In the above two embodiments, the test signals P ₁ ,
P ₂ , P ₃ … or several kinds of signals P ₁ ′, P ₂ ′, P ₃ ′… are successively transmitted, recorded, reproduced and compared, and the optimum optical output is selected and set. However, the optimum optical output may be selected while transmitting, recording, reproducing, and comparing and examining each signal. Further, the self-learning (C) is performed immediately after the magneto-optical disk 1 is mounted in the apparatus (B), instead of immediately after the data recording command is issued, that is, immediately before the recording (D). You may do so.

(Effects of the Invention) Since the magneto-optical disk drive of the present invention has the above-described configuration, the following effects can be obtained.

(1) Since the recording laser light output is set to the optimum output for each individual magneto-optical disk and recording is performed, accurate recording is stably performed, and a good reproduction signal faithfully in accordance with the recording signal is obtained.

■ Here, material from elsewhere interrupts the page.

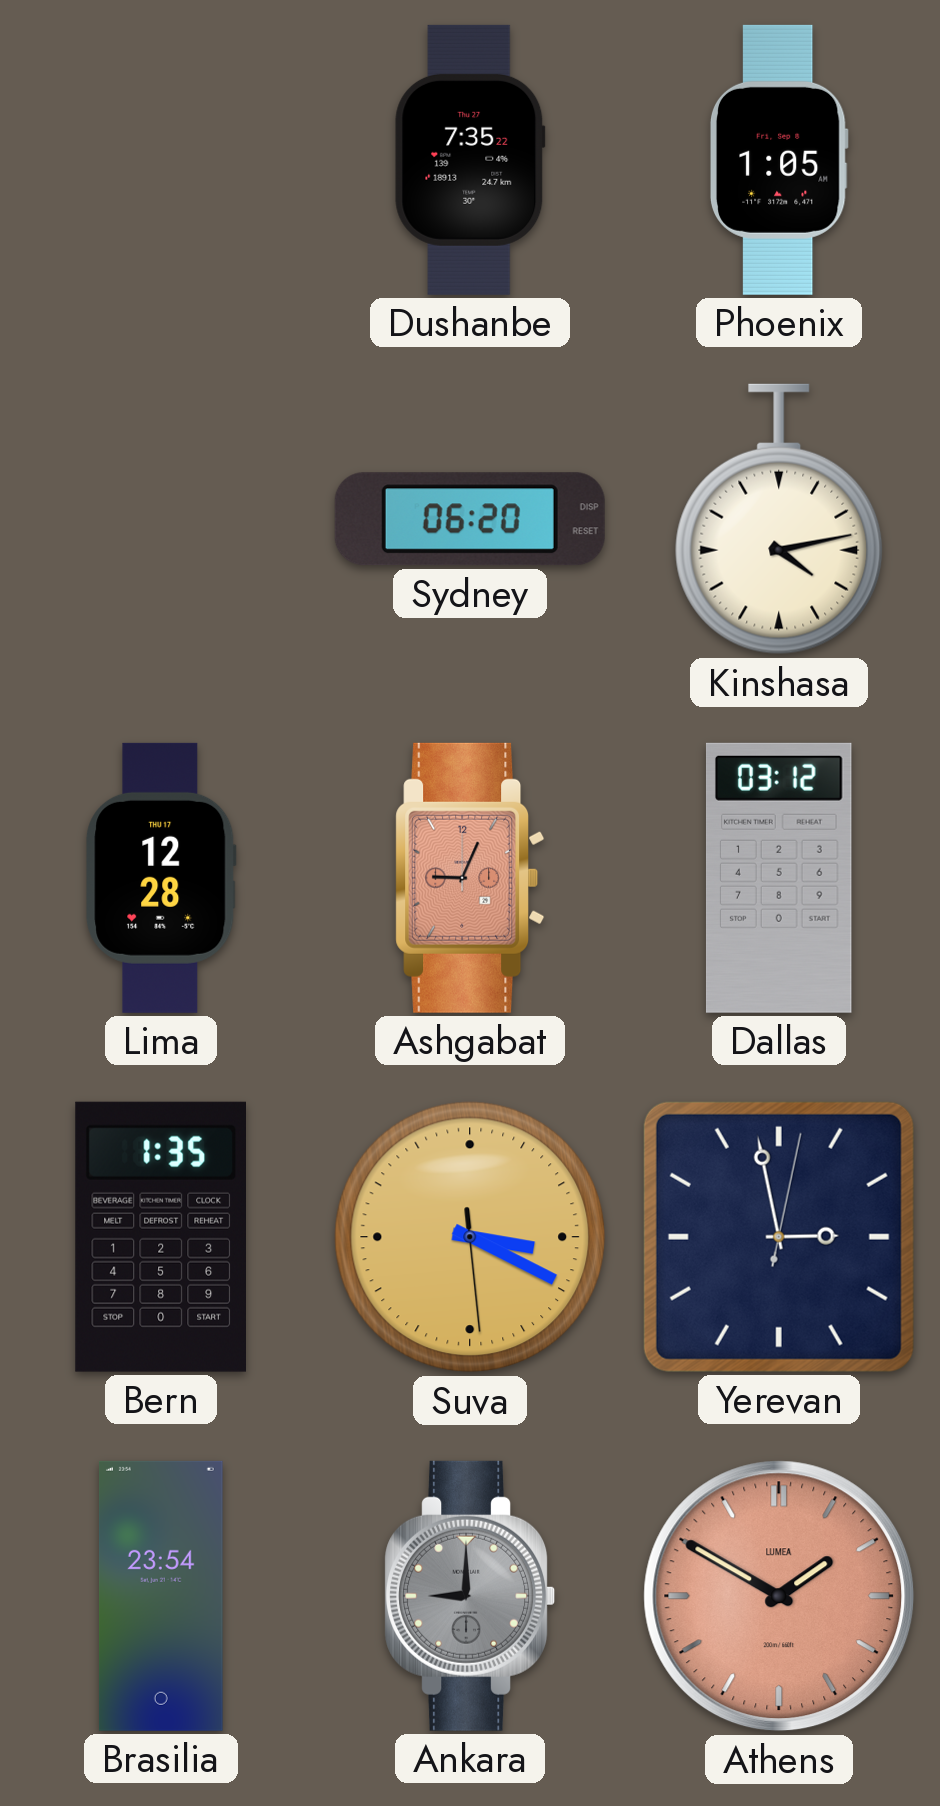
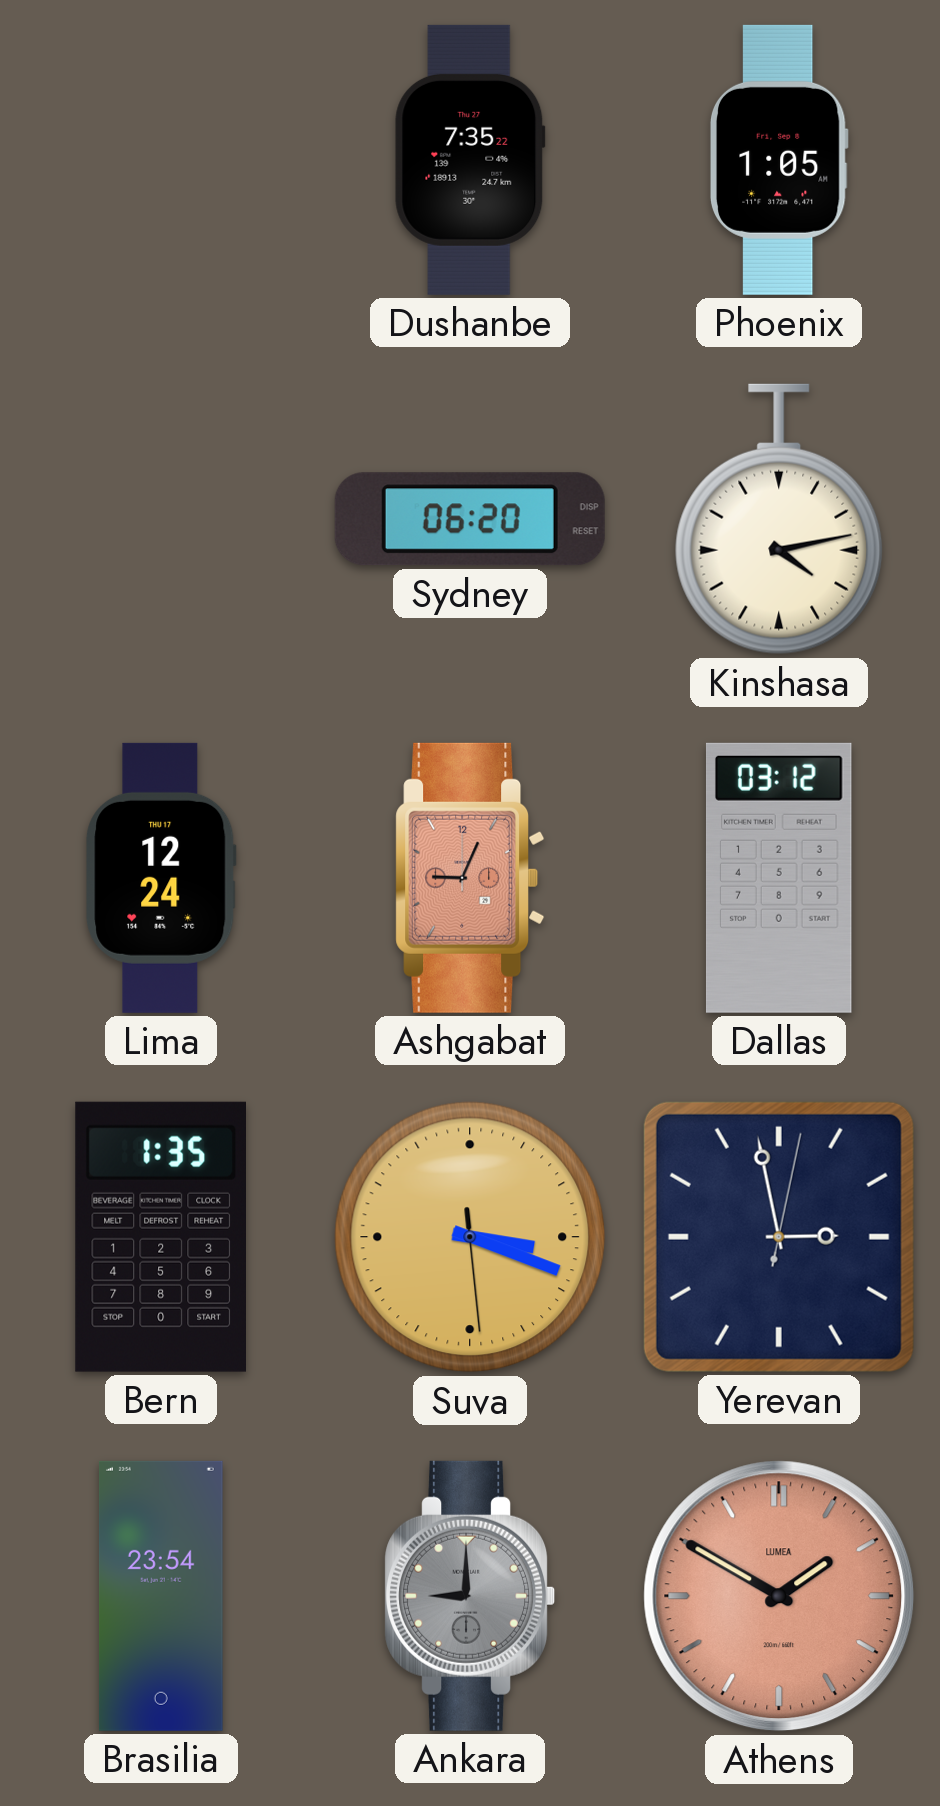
Lima: 12:28 -> 12:24
Suva: 3:19 -> 3:18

(2) Even when a magneto-optical disk having a different composition of a magnetic film or a different production lot is used, the output of the recording laser light is automatically set to the optimum output value, so that the operator does not need to perform any troublesome adjustment work. It is convenient.

(3) Due to the effect of the above (1), the apparatus of the present invention can record even on a magneto-optical disk having a different composition for each manufacturer with an optimum optical output, so that the types of magneto-optical disks that can be used And manufacturers are not restricted.

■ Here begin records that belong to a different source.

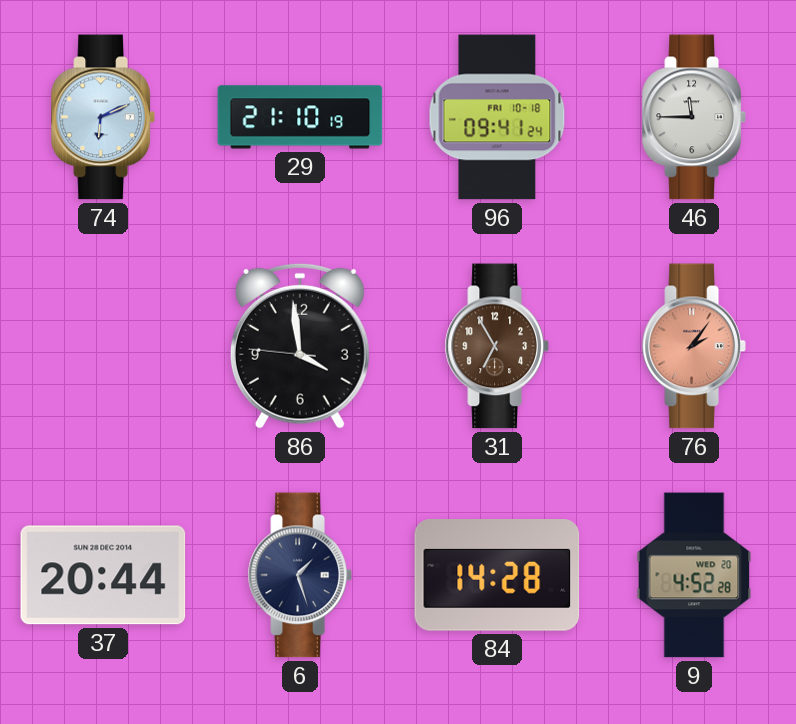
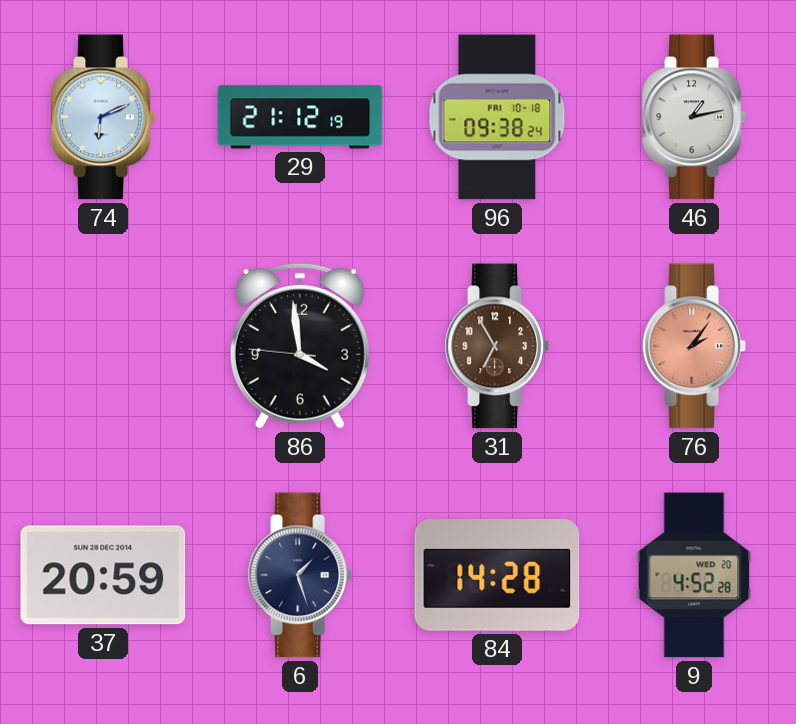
29: 21:10 -> 21:12
96: 09:41 -> 09:38
46: 11:45 -> 1:13
37: 20:44 -> 20:59
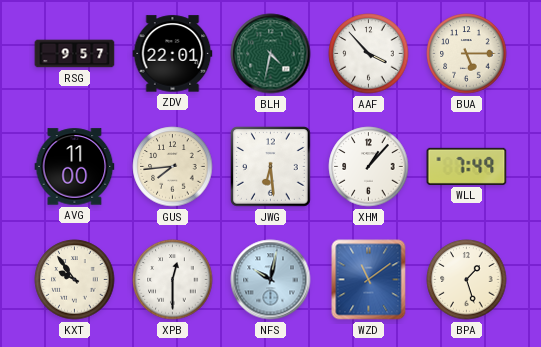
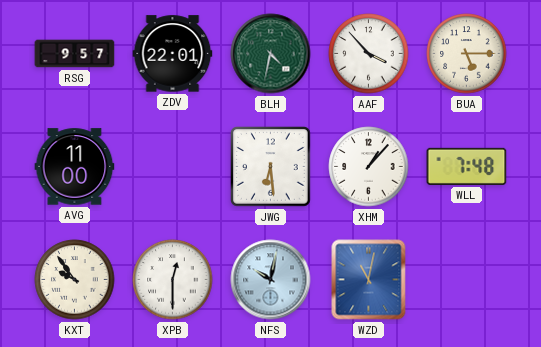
GUS: 7:44 -> none
WLL: 7:49 -> 7:48
WZD: 11:09 -> 11:02
BPA: 1:27 -> none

(4) Since the best performance can be obtained for each magneto-optical disk, the allowable range of the quality is widened, and the manufacturing cost of the magneto-optical disk can be reduced.

[Brief description of the drawings]

FIG. 1 is a flowchart showing a recording process of the magneto-optical disk device according to the first embodiment of the present invention, FIG. 2 is an explanatory diagram showing a format set on the magneto-optical disk, and FIG. FIG. 4 is a graph showing the relationship between the coercive force of the magnetic film of the magneto-optical disk and the temperature, and FIG. 5 is a diagram showing the recording process in the second embodiment. FIG. 6 is a waveform diagram illustrating a test recording signal used in the second embodiment and its reproduction signal. 1 ... magneto-optical disk, 1a ... data area, 1b ... test area, (C) ... self-learning process.

Claims (1)

(57) [Claims] Each time a magneto-optical disk is replaced, a test signal set in a part of the disk is irradiated with a laser beam output with an appropriate change, and a specific signal is recorded. By comparing the digital demodulated signal at the time of reproduction, and selecting a laser light output that minimizes the error rate, or by selecting an optical output that minimizes envelope fluctuation among the reproduction signals of the recording signal, A magneto-optical disk drive comprising an optical output control circuit for automatically setting an optimal output of light.